Humphries and Harness, both former soldiers of Dixon Avenue, Grimsby, unwittingly recorded themselves making the bombs on cameras set up in Harness’s home.

The pair were caught again on CCTV as they carried out the attack on the mosque.

Sentencing the three men, Judge Mark Bury said: “This was a crime of violence where a particular religious group was deliberately targeted in an act of retribution.

“Whatever your feelings of outrage were, you should have allowed justice to take its course. Instead you carried out a retaliatory act of throwing petrol bombs at the Grimsby Islamic Cultural Centre.”

He added: “As is usual in these cases, the victims had nothing to do with the events that so enraged you.

“They were entirely innocent, law-abiding Muslims who were practising their religion in a peaceable way.”

Islamophobia after Woolwich

Since the murder of Lee Rigby, Islamophobic attacks have increased across Britain. Numerous mosques and Islamic centres have been fire bombed and targeted with explosive devices.

A mosque in Braintree, Essex and Gillingham, Kent were attacked on the evening of the Woolwich murder. A mosque in Bletchley, Milton Keynes was fire bombed within days of the of the Woolwich incident. Al Rahma Islamic Centre in Muswell Hill, North London was torched to the ground with “EDL” painted on its walls. Darul Uloom in Chislehurst, Greater London was also set on fire weeks after the Woolwich attack.
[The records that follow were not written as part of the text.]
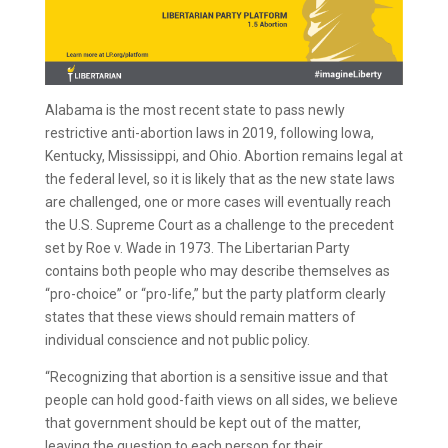
Alabama is the most recent state to pass newly
restrictive anti-abortion laws in 2019, following Iowa,
Kentucky, Mississippi, and Ohio. Abortion remains legal at
the federal level, so it is likely that as the new state laws
are challenged, one or more cases will eventually reach
the U.S. Supreme Court as a challenge to the precedent
set by Roe v. Wade in 1973. The Libertarian Party
contains both people who may describe themselves as
“pro-choice” or “pro-life,” but the party platform clearly
states that these views should remain matters of
individual conscience and not public policy.
“Recognizing that abortion is a sensitive issue and that
people can hold good-faith views on all sides, we believe
that government should be kept out of the matter,
leaving the question to each person for their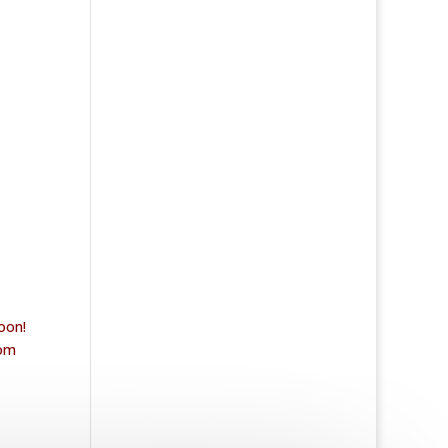
oon!
rom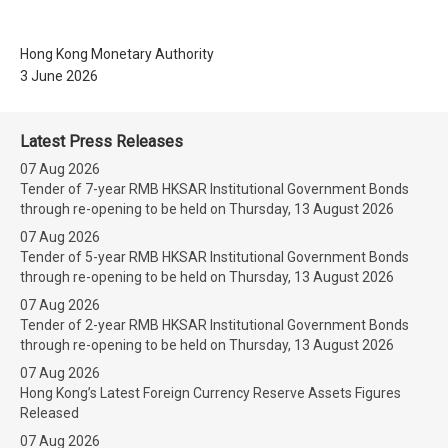
Hong Kong Monetary Authority
3 June 2026
Latest Press Releases
07 Aug 2026
Tender of 7-year RMB HKSAR Institutional Government Bonds
through re-opening to be held on Thursday, 13 August 2026
07 Aug 2026
Tender of 5-year RMB HKSAR Institutional Government Bonds
through re-opening to be held on Thursday, 13 August 2026
07 Aug 2026
Tender of 2-year RMB HKSAR Institutional Government Bonds
through re-opening to be held on Thursday, 13 August 2026
07 Aug 2026
Hong Kong’s Latest Foreign Currency Reserve Assets Figures
Released
07 Aug 2026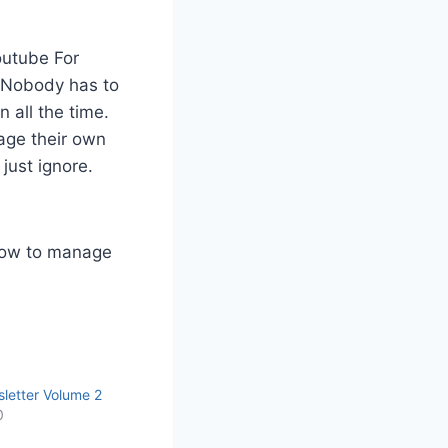
Youtube For
. Nobody has to
 all the time.
age their own
just ignore.
 how to manage
letter Volume 2
0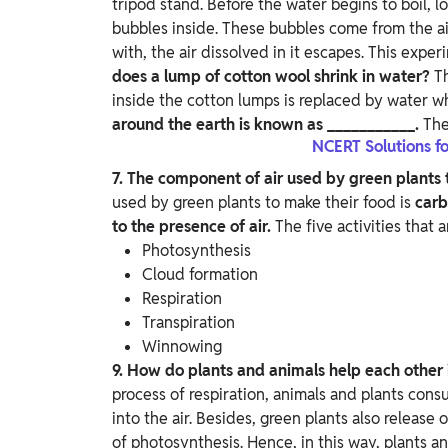
tripod stand. Before the water begins to boil, l
bubbles inside.
These bubbles come from the ai
with, the air dissolved in it escapes. This exper
does a lump of cotton wool shrink in water?
T
inside the cotton lumps is replaced by water w
around the earth is known as ___________.
The
NCERT Solutions fo
7. The component of air used by green plants 
used by green plants to make their food is
carb
to the presence of air.
The five activities that a
Photosynthesis
Cloud formation
Respiration
Transpiration
Winnowing
9. How do plants and animals help each other
process of respiration, animals and plants con
into the air. Besides, green plants also release
of photosynthesis. Hence, in this way, plants a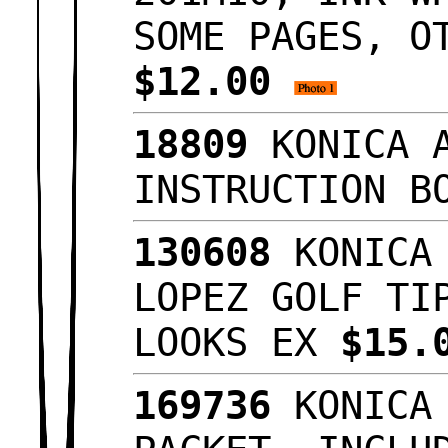
SOME PAGES, O
$12.00
18809
KONICA A
INSTRUCTION B
130608
KONICA 
LOPEZ GOLF TI
LOOKS EX
$15.
169736
KONICA 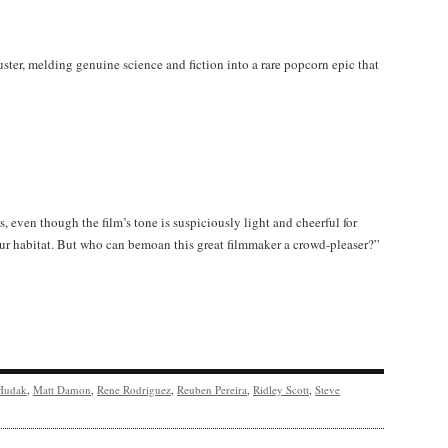
ster, melding genuine science and fiction into a rare popcorn epic that
, even though the film’s tone is suspiciously light and cheerful for
dour habitat. But who can bemoan this great filmmaker a crowd-pleaser?”
Hudak
,
Matt Damon
,
Rene Rodriguez
,
Reuben Pereira
,
Ridley Scott
,
Steve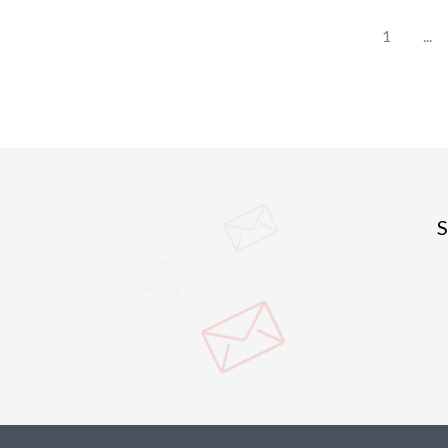
1
...
S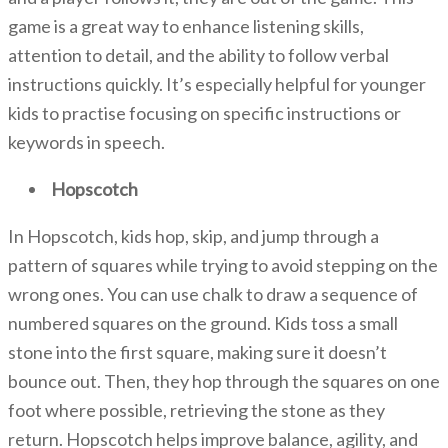
game is a great way to enhance listening skills,
attention to detail, and the ability to follow verbal
instructions quickly. It’s especially helpful for younger
kids to practise focusing on specific instructions or
keywords in speech.
Hopscotch
In Hopscotch, kids hop, skip, and jump through a
pattern of squares while trying to avoid stepping on the
wrong ones. You can use chalk to draw a sequence of
numbered squares on the ground. Kids toss a small
stone into the first square, making sure it doesn’t
bounce out. Then, they hop through the squares on one
foot where possible, retrieving the stone as they
return. Hopscotch
helps improve balance, agility, and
A Muslim cemetery was desecrated with Islamophobic graffiti in Newport, Wales in June and an Islamic centre in Kirkcaldy, Scotland was also vandalised the night before the start of Ramadan.

Ukrainian student, Pavlo Lapshyn who had hatred of “non-whites” admitted to murdering an 82-year-old Mohammed Saleem from Birmingham and plotting to cause explosions near mosques.

Lapshyn, a postgraduate student from Dnipropetrovsk admitted causing an explosion on July 12 near the Kanzal Iman mosque in Tipton, and engaging in conduct in preparation of terrorist acts between April 24 and July 18 this year.

This included planting bombs near mosques in Walsall and Wolverhampton, researching locations to plant bombs and buying chemicals on the internet to make explosives.